Muhammad Shoaib Rana ^1* Dikhnah Alshehri ² Rui-Long Wang ¹ MUHAMMAD IMRAN ³ Yousif Abdelrahman Yousif Abdellah ⁴ Faiz Ur Rahman ⁵ Marfat Alatawy ² Hanaa Ghabban ² Amany H. A. Abeed ⁶ Cheng-xiao Hu ⁷

• ¹ College of Natural Resources and Environment, South China Agricultural University, Guangzhou, China
• ² Department of Biology, Faculty of Sciences, University of Tabuk, Tabuk, Saudi Arabia
• ³ College of Agriculture, South China Agricultural University, Guangzhou, Guangdong, China
• ⁴ Kunming Institute of Botany, Chinese Academy of Sciences (CAS), Kunming, Yunnan, China
• ⁵ College of Horticulture, South China Agricultural University, Guangzhou, China
• ⁶ Department of Botany and Microbiology, Faculty of Science, Assiut University, Asyut, Asyut, Egypt
• ⁷ College of Resource and Environment, Huazhong Agricultural University, Wuhan, Hubei Province, China

Molybdenum (Mo) deficiency is a global problem in acidic soils, limiting plant growth, development and nutrients availability. To address this, we carried out a field study with two treatments i.e. Mo applied (+Mo) and without Mo (-Mo) treatment to explore the effects of Mo application on crop growth and development, microbial diversity, and metabolites variations in maize and soybean cropping systems. Our results indicated that the nutrient availability (N, P, K) was higher under Mo supply, leading to improved biological yield and nutrient uptake efficiency in both crops.
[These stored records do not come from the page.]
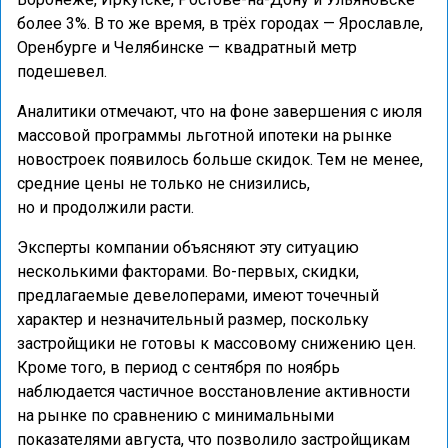
более 3%. В то же время, в трёх городах — Ярославле,
Оренбурге и Челябинске — квадратный метр
подешевел.
Аналитики отмечают, что на фоне завершения с июля
массовой программы льготной ипотеки на рынке
новостроек появилось больше скидок. Тем не менее,
средние цены не только не снизились,
но и продолжили расти.
Эксперты компании объясняют эту ситуацию
несколькими факторами. Во-первых, скидки,
предлагаемые девелоперами, имеют точечный
характер и незначительный размер, поскольку
застройщики не готовы к массовому снижению цен.
Кроме того, в период с сентября по ноябрь
наблюдается частичное восстановление активности
на рынке по сравнению с минимальными
показателями августа, что позволило застройщикам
Microbial community analysis revealed that Proteobacteria and Acidobacteria were the dominant phyla in Mo treated (+Mo) soils for both maize and soybean. These both phyla accounted together 39.43%, 57.74% in -Mo and +Mo respectively in soybean rhizosphere soil, while 44.51% and 46.64% in maize rhizosphere soil which indicates more variations among the treatments in soybean soil as compared to maize soil. At lower taxonomic, the diverse responses of the genera indicated the specific bacterial community adaptations to fertilization.Candidatus Koribacter and Kaistobacter were commonly significantly higher in both crops under Mo applied circumstances in both cropping systems. These taxa, sharing similar functions, could serve as potential markers for nutrient availability and soil fertility. Metabolite profiling revealed 8 and 10 significantly differential metabolites in maize and soybean, respectively, under +Mo treatment, highlighting the critical role of Mo in metabolite variation. Overall, these findings emphasize the importance of Mo in shaping soil microbial diversity by altering metabolite composition, which in turn may enhance the nutrient availability, nutrient uptake, and plant performance.